Tina is the Clinical Nurse Consultant – Paediatrics at NETS NSW and a Clinical Lecturer and doctoral student at the University of Tasmania. Tina has been practicing, teaching and researching in paediatrics and critical care for the past three decades. She has co-authored book chapters and journal articles on critically ill children, critical care nurse practice standards and transition to specialty practice. Tina’s current research is focussed on bronchiolitis, humidified high flow therapy in paediatrics and use of the paediatric index of mortality (PIM) in the retrieval setting.

Humidified High Flow Nasal Cannulae therapy (HHFNC) is widely used for conditions such as bronchiolitis. HHFNC by NETS is currently limited to patients retrieved in neonatal systems where a compatible circuit is used at the referral hospital. HHFNC cannot be provided to patients transported on paediatric systems.

We aimed to capture all patients referred to NETS receiving HHFNC to determine underlying conditions treated, NETS team actions where HHFNC could not continue and patient outcomes.

All infants and children referred to NETS receiving HHFNC in the one year study period were included. All available clinical data at time of call was entered, with additional retrieval and outcome data collected for retrieved patients.
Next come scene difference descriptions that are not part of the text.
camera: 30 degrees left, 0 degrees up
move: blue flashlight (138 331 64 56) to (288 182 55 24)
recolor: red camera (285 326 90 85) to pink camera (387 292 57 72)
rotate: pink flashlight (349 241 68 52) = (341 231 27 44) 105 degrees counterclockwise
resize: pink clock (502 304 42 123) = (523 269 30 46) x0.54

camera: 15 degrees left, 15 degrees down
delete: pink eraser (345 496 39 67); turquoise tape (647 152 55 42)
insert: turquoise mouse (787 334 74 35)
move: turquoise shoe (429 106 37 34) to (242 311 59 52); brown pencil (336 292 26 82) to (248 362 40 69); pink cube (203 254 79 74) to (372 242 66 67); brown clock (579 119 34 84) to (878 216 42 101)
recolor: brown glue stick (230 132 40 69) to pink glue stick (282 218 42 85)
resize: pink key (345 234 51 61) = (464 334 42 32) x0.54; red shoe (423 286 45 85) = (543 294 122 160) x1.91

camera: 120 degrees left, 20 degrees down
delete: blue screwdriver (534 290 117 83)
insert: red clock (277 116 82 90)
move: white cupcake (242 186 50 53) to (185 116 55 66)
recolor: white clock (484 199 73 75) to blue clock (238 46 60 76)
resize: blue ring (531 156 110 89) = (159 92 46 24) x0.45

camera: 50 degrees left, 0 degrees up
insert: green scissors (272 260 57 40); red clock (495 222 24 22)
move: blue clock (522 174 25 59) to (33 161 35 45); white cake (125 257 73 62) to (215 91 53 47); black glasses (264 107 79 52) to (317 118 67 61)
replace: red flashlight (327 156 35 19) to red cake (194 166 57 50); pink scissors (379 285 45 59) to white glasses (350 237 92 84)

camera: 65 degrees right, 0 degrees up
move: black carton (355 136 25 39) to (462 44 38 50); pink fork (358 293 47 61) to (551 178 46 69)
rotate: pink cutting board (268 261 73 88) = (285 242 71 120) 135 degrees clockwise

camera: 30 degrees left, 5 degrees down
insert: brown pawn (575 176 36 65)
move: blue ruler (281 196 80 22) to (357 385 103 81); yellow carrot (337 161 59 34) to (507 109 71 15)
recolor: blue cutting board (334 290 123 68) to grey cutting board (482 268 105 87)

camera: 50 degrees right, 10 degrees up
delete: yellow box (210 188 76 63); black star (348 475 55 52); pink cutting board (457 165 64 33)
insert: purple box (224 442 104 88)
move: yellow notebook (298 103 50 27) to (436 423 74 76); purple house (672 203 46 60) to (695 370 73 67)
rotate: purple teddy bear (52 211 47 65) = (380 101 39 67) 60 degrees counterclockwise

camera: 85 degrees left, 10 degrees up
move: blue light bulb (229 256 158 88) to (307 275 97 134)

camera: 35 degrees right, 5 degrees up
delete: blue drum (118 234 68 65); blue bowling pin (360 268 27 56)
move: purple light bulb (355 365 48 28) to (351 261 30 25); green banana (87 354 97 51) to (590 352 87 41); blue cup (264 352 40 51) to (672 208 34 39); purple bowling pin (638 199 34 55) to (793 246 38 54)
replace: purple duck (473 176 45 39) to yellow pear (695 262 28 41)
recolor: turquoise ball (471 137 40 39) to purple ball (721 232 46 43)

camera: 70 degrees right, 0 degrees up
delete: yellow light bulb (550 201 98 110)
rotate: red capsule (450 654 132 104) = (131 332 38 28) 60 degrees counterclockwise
Newborns and return transfers were excluded.

Of 374 referred patients, almost 60% had bronchiolitis while 15% had asthma. 15 children (4%) had no respiratory indication for HHFNC. Flow rates ranged from 0.2 to 3L/kg/minute. 131 patients (35%) remained in the referral hospital. 243 patients (65%) were retrieved to specialist children’s hospitals, primarily to PICU.

HHFNC could not continue for 200 (82%) patients where NETS attended. NETS de-escalated treatment for 96 patients (48%) to low flow oxygen, commenced non-invasive ventilation (NIV) in 98 patients (49%), and intubated six patients (3%).

Where HHFNC could continue, 22 (51%) remained on HHFNC while 21 (49%) required NIV or intubation by NETS.

On admission, 46% of patients remained on therapy continued or initiated by NETS, while 23% recommenced HHFNC. At 24 hours post admission, 8% were on no support, 33% remained on HHFNC, 35% received NIV, while 11% required intubation. Two children died from sepsis after prolonged stays.

HHFNC appeared to delay escalation of therapy in some patients, while being unnecessary in others who were de-escalated by NETS. A newly designed, purpose built paediatric system means HHFNC is now available for NETS paediatric retrievals.